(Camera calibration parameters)
----------------

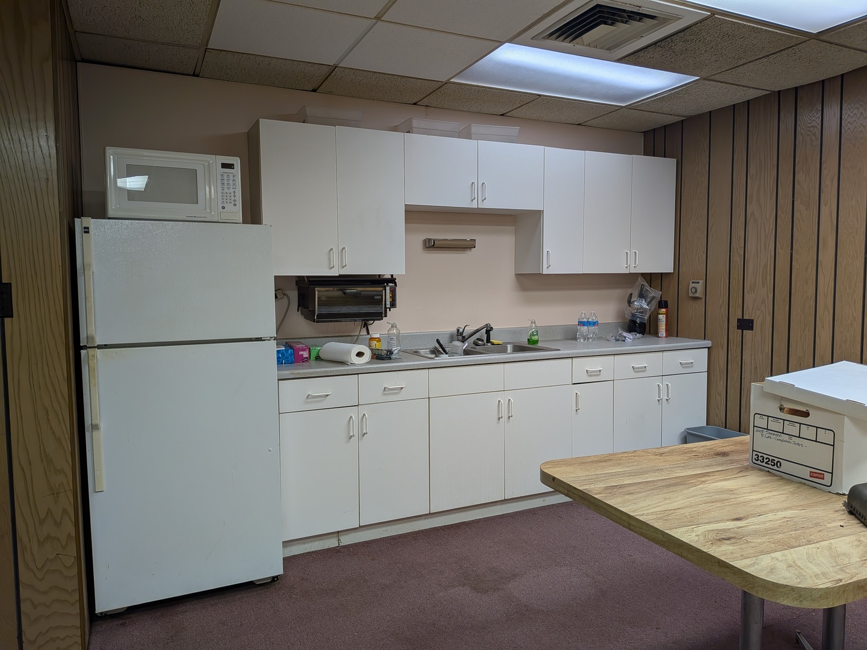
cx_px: 434
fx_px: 601
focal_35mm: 24
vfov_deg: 56.8
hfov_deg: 71.6
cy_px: 325
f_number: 1.7
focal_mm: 4.53
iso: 31
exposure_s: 1/99.7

----------------

With the pictures set aside, copy each line above as written.

ANSWER SECTION
cx_px: 434
fx_px: 601
focal_35mm: 24
vfov_deg: 56.8
hfov_deg: 71.6
cy_px: 325
f_number: 1.7
focal_mm: 4.53
iso: 31
exposure_s: 1/99.7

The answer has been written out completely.